Texto extraído:

O mundo passa por uma transição para a chamada indústria 4.0. Isso significa que as estratégias privilegiam a aplicação de novas tecnologias habilitadoras digitais. A meta é aumentar a eficiência e reduzir custos com a flexibilização das linhas de produção.

Diante do contexto, é comum ouvir falar em ondas de demissões. No entanto, executivos e industriais afirmam exatamente o oposto, ainda que apontem que a adaptação trará para o chão de fábrica o mesmo dilema enfrentado pelo setor de TI: investir em tecnologias, sem garantia de profissionais para operá-las.

De acordo com a Confederação Nacional da Indústria (CNI), sete em cada 10 grandes indústrias já investem em tecnologia 4.0 no país. Todas relatam — ao contrário do que diz o senso comum — que a implantação dos modelos demandou por mais contratações. Outra vez, é a ausência de formação que coloca em risco o não preenchimento das vagas disponíveis.

No Rio Grande de Sul, por exemplo, a indústria geral empregava mais de 1 milhão de trabalhadores em 2012. Hoje, são 768 mil funções ocupadas. O irônico é que, em todo o país, metade das empresas declararam ter problemas com a falta de mão de obra, segundo a CNI. Entre elas, 96% reportaram dificuldade para contratar operadores e 90% tiveram problemas para encontrar técnicos de nível médio. A mesma base aponta que 97% afirmam que isso afeta a produtividade e a qualidade do produto.

Uma centenária em busca de diversidade

Mesmo com o agravamento dos quadros, não é de hoje que as indústrias investem na própria qualificação. A diferença é que o momento pede por novos olhares. Na Gerdau, a diretora global de Pessoas e Responsabilidade Social, Caroline Carpenedo, explica que a resolução do problema está além das empresas, mas diz que elas têm papel fundamental na preparação de colaboradores e na inserção de projetos capazes de formar comunidades mais cidadãs:

— Em tecnologia não há outro caminho. É preciso desenvolver colaboradores. Caso contrário, fomenta-se uma competitividade em um ambiente de mercado superaquecido que só favorece a alta rotatividade já existente.

Ela identifica carência semelhante em funções de engenharia e outras áreas pontuais. A saída, avalia, é antecipar estratégias e soluções. Por isso, há uma série de programas como o G-Start (estágios), G-Future (treinees), G-Lide (posições de liderança), G-Makers (inovação) e G-Data (cientistas de dados). Todos acontecem de maneira permanente.

Ainda assim, a partir de 2017, a centenária companhia gaúcha abriu o leque para trazer mais diversidade ao ambiente organizacional. Criou programas específicos para equilibrar raça e gênero. Um deles foi pensado para elevar a posição de mulheres em cargos de liderança.

Batizado de projeto Helda, a ação ampliou de 17% para 23% a participação feminina nos postos de chefia. A meta é chegar a 30% em 2025. O parâmetro é um dos itens que formam o plano de remuneração variável de todos os colaboradores, tamanha relevância dada para o tema.

Mãe do Miguel, de dois anos, Paloma Pasqualina Colombo é a nova gerente jurídica trabalhista da empresa. O cargo, assumido em setembro deste ano, chegou após a promoção para coordenadora em junho. Ela é uma das 27 integrantes da primeira turma do Helda e já passou por duas ascensões profissionais.

O que fazer:
1. Por favor, repita sem alterações o trecho do texto sobre a indústria 4.0 que vai de "Ainda assim, a" até "para o tema.", incluindo essas palavras.
2. Escreva a parte seguinte do texto sobre a indústria 4.0 e a falta de mão de obra, continuando a partir do ponto em que ele termina.
O material que vem a seguir tem outra origem.

Conteúdo do material:
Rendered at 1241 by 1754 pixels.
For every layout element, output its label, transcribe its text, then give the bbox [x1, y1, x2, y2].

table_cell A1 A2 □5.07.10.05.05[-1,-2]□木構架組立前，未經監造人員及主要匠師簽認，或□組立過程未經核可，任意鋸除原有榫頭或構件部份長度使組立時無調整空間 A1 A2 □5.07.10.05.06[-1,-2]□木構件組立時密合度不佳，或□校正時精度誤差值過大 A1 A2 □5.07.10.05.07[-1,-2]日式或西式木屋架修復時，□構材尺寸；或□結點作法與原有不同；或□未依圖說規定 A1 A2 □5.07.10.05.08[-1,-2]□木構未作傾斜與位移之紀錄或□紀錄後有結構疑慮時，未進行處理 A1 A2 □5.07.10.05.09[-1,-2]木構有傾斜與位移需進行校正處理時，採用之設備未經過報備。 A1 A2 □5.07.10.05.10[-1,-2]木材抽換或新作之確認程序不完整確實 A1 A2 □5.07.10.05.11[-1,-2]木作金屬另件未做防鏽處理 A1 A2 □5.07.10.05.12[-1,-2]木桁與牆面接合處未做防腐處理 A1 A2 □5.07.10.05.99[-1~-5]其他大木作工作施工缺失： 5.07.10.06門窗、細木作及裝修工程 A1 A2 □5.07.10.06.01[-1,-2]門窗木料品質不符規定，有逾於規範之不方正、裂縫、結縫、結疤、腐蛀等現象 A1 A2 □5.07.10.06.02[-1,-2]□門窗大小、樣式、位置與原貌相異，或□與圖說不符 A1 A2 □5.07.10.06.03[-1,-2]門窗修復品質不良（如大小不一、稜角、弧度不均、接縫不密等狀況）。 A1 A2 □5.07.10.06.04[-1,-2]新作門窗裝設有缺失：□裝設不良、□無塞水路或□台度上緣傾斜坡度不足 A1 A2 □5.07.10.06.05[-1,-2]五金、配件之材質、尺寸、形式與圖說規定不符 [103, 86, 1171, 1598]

Lista de respostas:
1.
Ainda assim, a partir de 2017, a centenária companhia gaúcha abriu o leque para trazer mais diversidade ao ambiente organizacional. Criou programas específicos para equilibrar raça e gênero. Um deles foi pensado para elevar a posição de mulheres em cargos de liderança.

Batizado de projeto Helda, a ação ampliou de 17% para 23% a participação feminina nos postos de chefia. A meta é chegar a 30% em 2025. O parâmetro é um dos itens que formam o plano de remuneração variável de todos os colaboradores, tamanha relevância dada para o tema.

2.
Antes mesmo do programa, Paloma testemunhou o protagonismo feminino dispensado pela empresa. É que há quatro anos, quando decidiu passar pelo processo de seleção, depois de uma década em outra ocupação, relatou na entrevista que gostaria de ser mãe. A resposta recebida foi: “aqui nós adoramos crianças”.

— Daquele momento em diante eu soube que estava entrando na empresa certa e o Helda só confirma isso quando dá todas as possibilidades de empoderamento para as mulheres — diz.

Recentemente, também foram criados e ampliados programas para contratação de pessoas com deficiência e para o público LGBT+. Além disso, em outubro, a Gerdau lançou projeto de longevidade para trabalhadores acima dos 50 anos.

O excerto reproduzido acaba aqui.